Görev tanımı 1:
Aşağıdaki hayvan hakları kanunu konulu alıntıya göre şu soruları yanıtlayın:
(a) 5199 sayılı kanun hangi yılda çıktı?
(b) Belediyelerin yüzde kaçında hayvan bakımevi bulunuyor?
(c) Ekmekçi'nin andığı Hayırsız Ada olayı hangi yılda yaşandı?
Görev tanımı 2:
Aşağıdaki hayvan hakları kanunu konulu alıntıdaki "Tarım ve Orman Bakanlığı’na da yasa kapsamında denetleme görevi verildi." cümlesini İngilizceye çevirin.
Görev tanımı 3:
Aşağıdaki sokak hayvanları ve belediyelerin sorumluluğu konulu alıntıyı kaldığı yerden alıp sürdürün.

5199 sayılı Hayvan Hakları Kanunu’nun uygulanmadığını ve belediyelere ciddi görevler düştüğünü belirten Ekmekçi, “5199 sayılı kanunda belediyelere çok ciddi bir görev verildi. Denildi ki bu hayvanlar için geçici bakımevleri kuracaksınız, sokakta yaşayan hayvanları kısırlaştıracaksınız, rehabilite edeceksiniz ve sahiplendirmek için gerekli çalışmaları yapacaksınız. Tarım ve Orman Bakanlığı’na da yasa kapsamında denetleme görevi verildi. Yasaya göre aynı şekilde valilikler bünyesinde il hayvan koruma kurulları da denetlemekle yükümlü. Fakat bunların hiçbiri yapılmadı. Kanun 2004’te çıktı, üzerinden 20 yıl geçti. Bu konuda belediyelere bütçe de ayrıldı fakat bu bütçeler başka şeylerde kullanıldı. Halen toplam belediye sayısının yüzde 30’unda hayvan bakımevi bulunuyor. Daha bakımevi bile yok. Şimdi siz böyle bir yasayı değiştirirseniz bu hayvanları nereye götüreceksiniz? Bakımevi yok. Böyle bir değişiklik yapılsa dahi uygulanamayacak” diye konuştu.

“BELEDİYELERE AĞIR YAPTIRIMLAR UYGULANMALI”

Mevcut yasanın iyileştirilmesine yönelik yeni bir çalışma yapılması ve belediyelere ağır yaptırımlar uygulanmasını dile getiren Gülsaniye Ekmekçi, şu ifadeleri kullandı:

“Herkesin kaygısı bu hayvanların ırk özelliklerine bakmadan toplanıp bir yere atılması, kapatılması ve birbirine kırdırılmasıdır. Tıpkı 1910 yılında ‘Hayırsız Ada’da yapıldığı gibi…Hayvan nüfusu böyle kontrol edilemez, daha önce de edilemedi. Edilmiş olsaydı bugün İstanbul’da sokak köpeği görmüyor olurduk. Dolayısıyla belediyeler sorumluluklarını yerine getirsin. Gönüllülerle, aktivistlerle iş birliği yapılarak kısırlaştırma seferberliği başlatılmalı. Derhal üretim ve satış yasaklanmalı ve buna çok ağır ceza getirilmeli.

Kayıtlardan alıntılar:
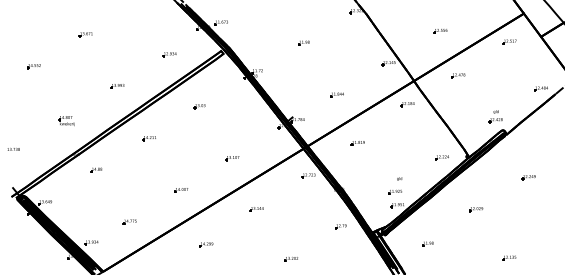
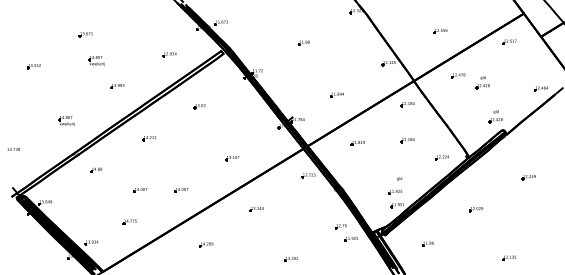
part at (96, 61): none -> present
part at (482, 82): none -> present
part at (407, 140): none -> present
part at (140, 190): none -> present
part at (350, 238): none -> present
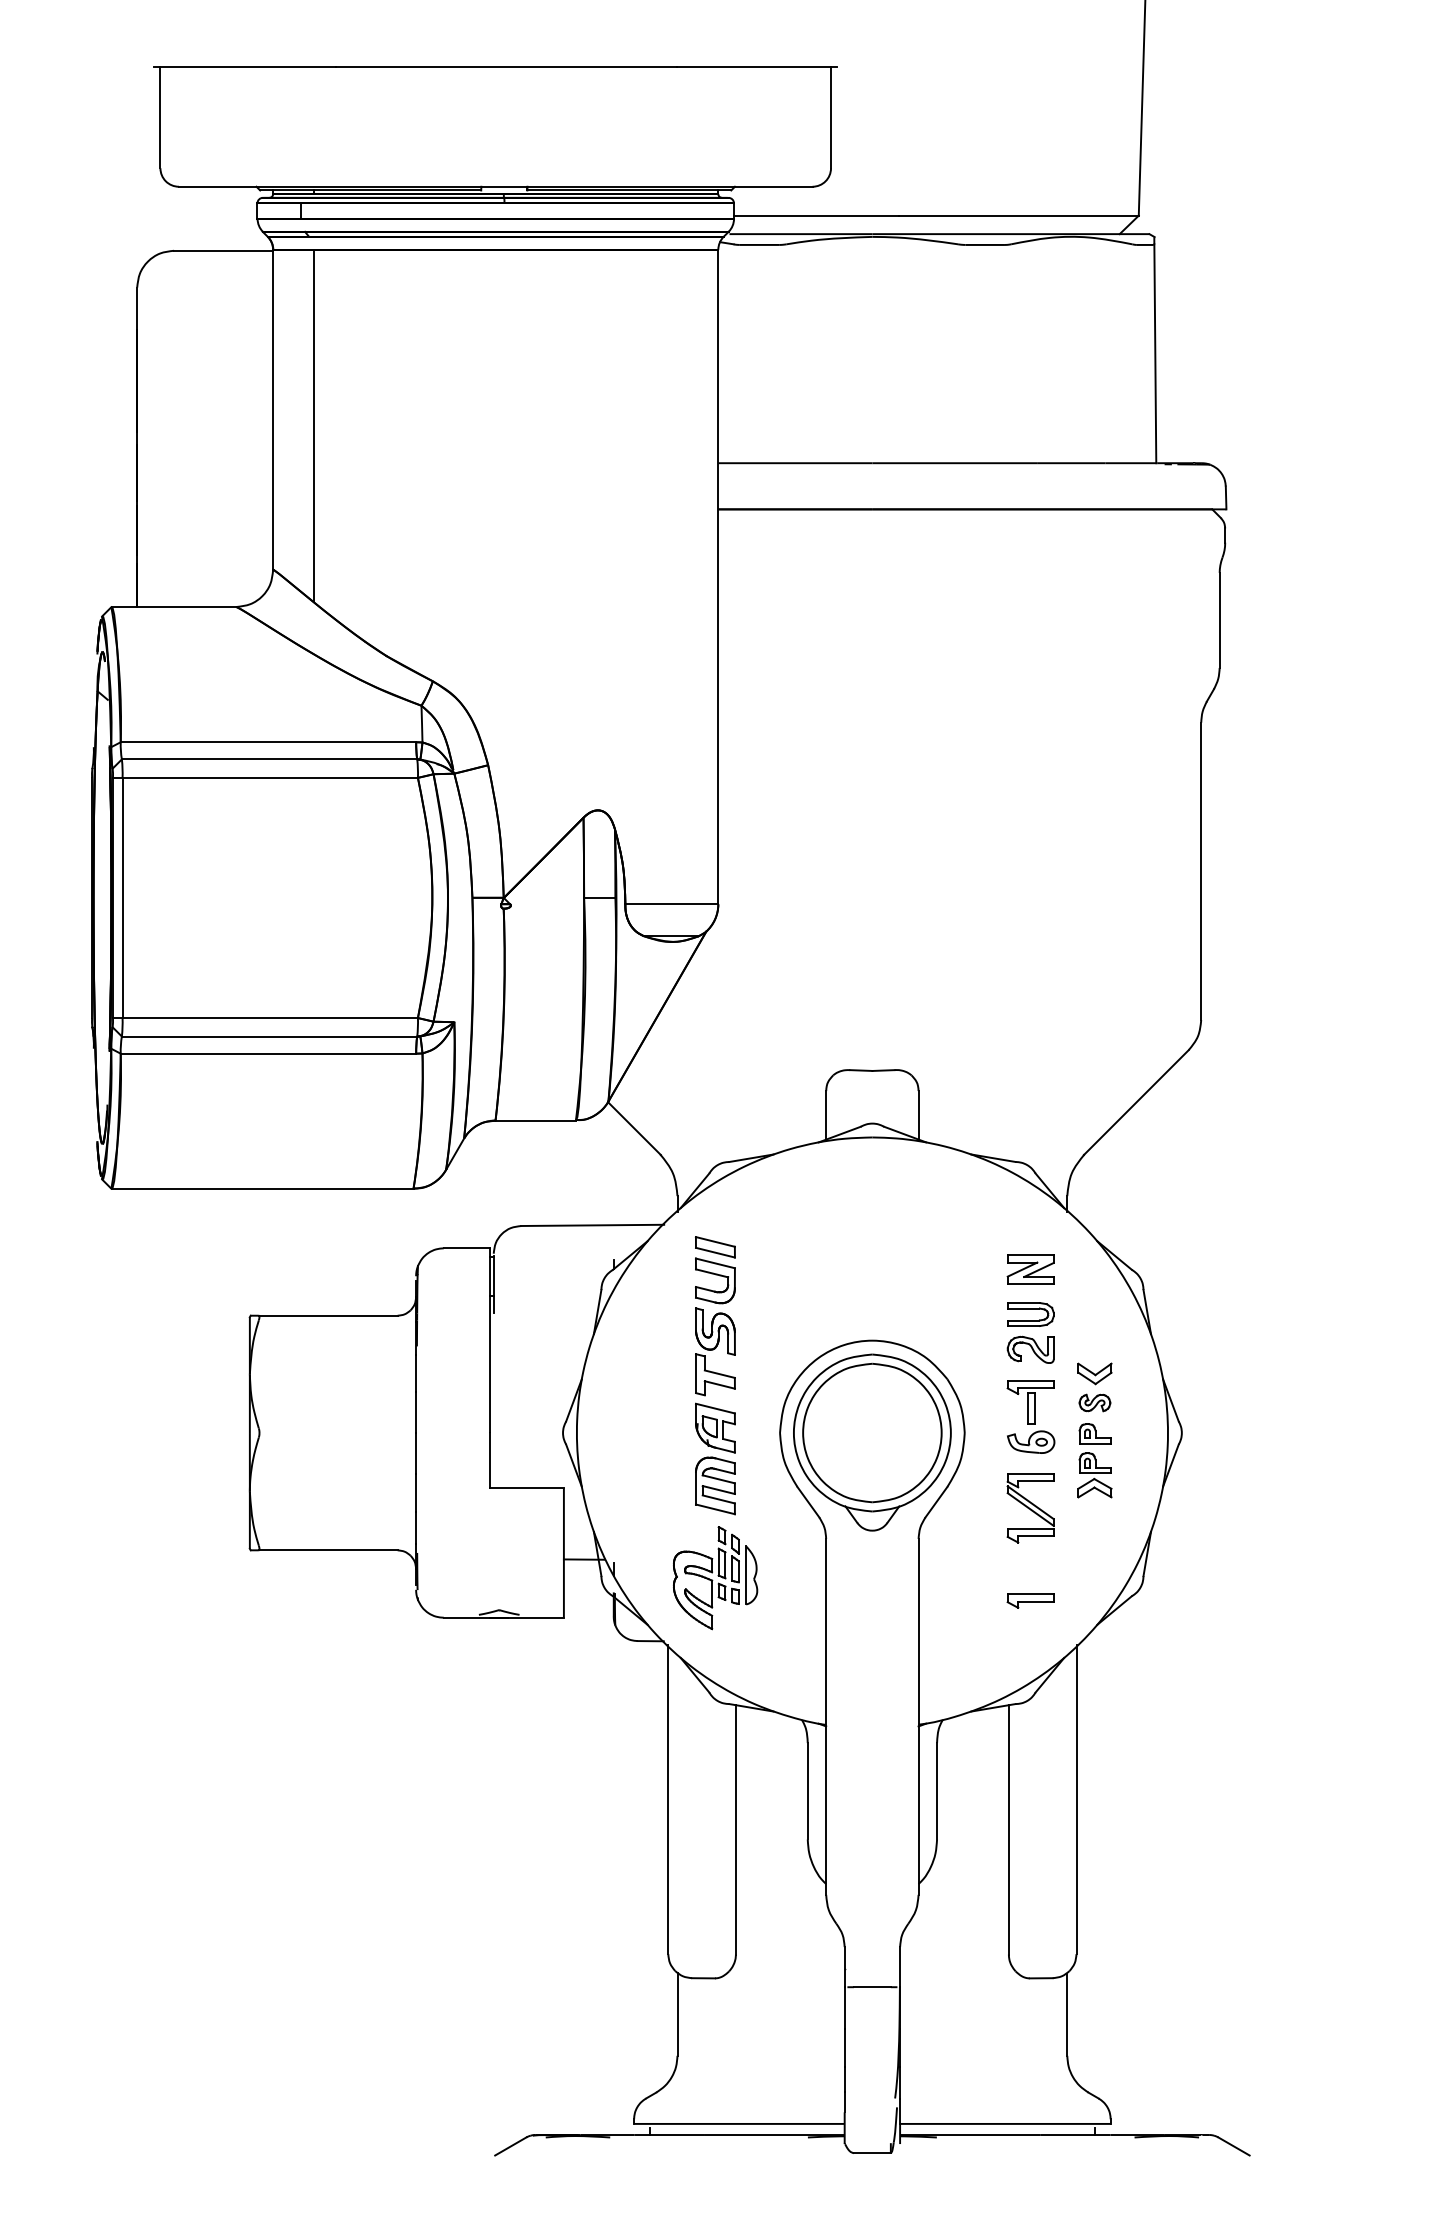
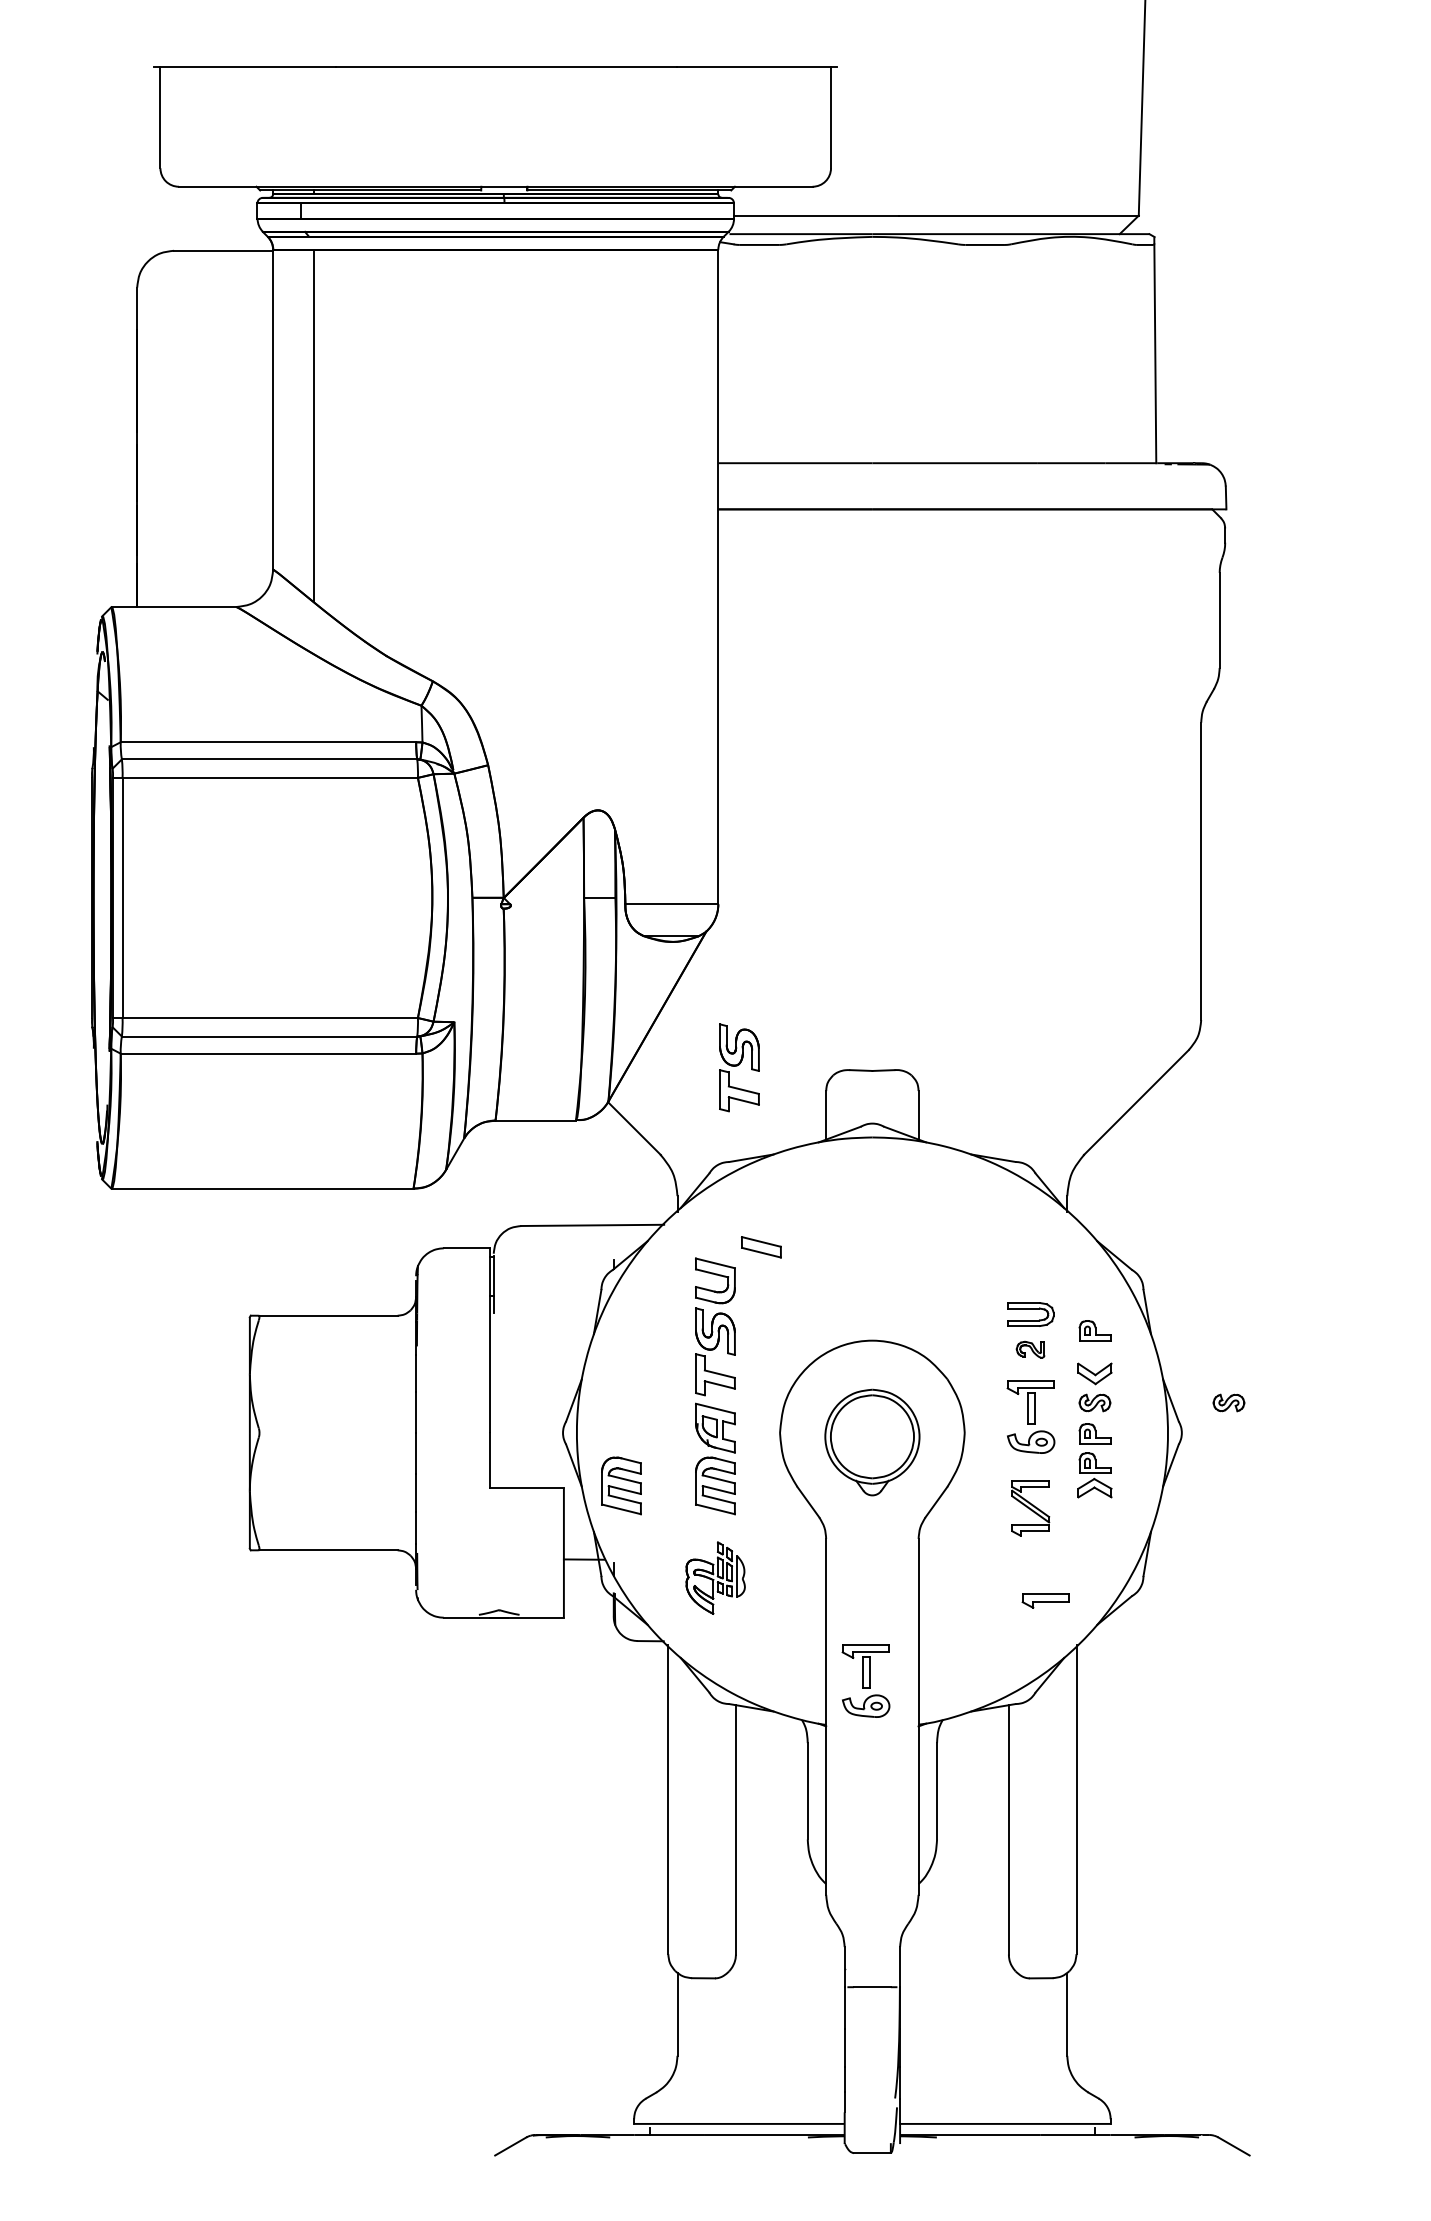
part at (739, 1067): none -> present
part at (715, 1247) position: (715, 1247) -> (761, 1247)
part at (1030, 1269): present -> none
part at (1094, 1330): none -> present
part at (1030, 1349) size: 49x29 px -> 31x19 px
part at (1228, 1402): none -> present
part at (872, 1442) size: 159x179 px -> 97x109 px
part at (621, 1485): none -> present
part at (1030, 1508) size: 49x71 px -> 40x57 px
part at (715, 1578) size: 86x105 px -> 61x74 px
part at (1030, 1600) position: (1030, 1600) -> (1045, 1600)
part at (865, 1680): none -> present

Çıktı 1:
(a) 2004
(b) Yüzde 30
(c) 1910

Çıktı 2:
The Ministry of Agriculture and Forestry was also given a supervisory duty under the law.

Çıktı 3:
Hayvanını terk edenlere çok ağır yaptırımlar uygulanmalı. Hayvan dövüşlerine, bahislerine son verilmeli. Dolayısıyla biz bir değişiklik yapacaksak; mevcut yasada sorumluluğunu yerine getirmeyen belediyelere yaptırımlar uygulanmalı. Bu hayvanların ağzı, dili yok. Bu hayvanların haklarını insanlar üstlenecek. Mevcut yasanın iyileştirilmesi için bir çalışma talep ediyoruz. Özellikle Cumhurbaşkanımızdan bu söylentilere son vermesini rica ediyorum. Böyle bir yasa çıkarsa toplumsal barış çok ağır yara alır. Onun için beklentimiz hayvanların yaşamasını merkezine koyan bir yasa değişikliğidir. Yaşam hakkı kutsaldır, bütün canlılar da yaşam hakkı karşısında eşit haklara sahiptir.”

“SOKAKLAR TERK EDİLMİŞ ÇİPLİ HAYVANLARLA DOLU”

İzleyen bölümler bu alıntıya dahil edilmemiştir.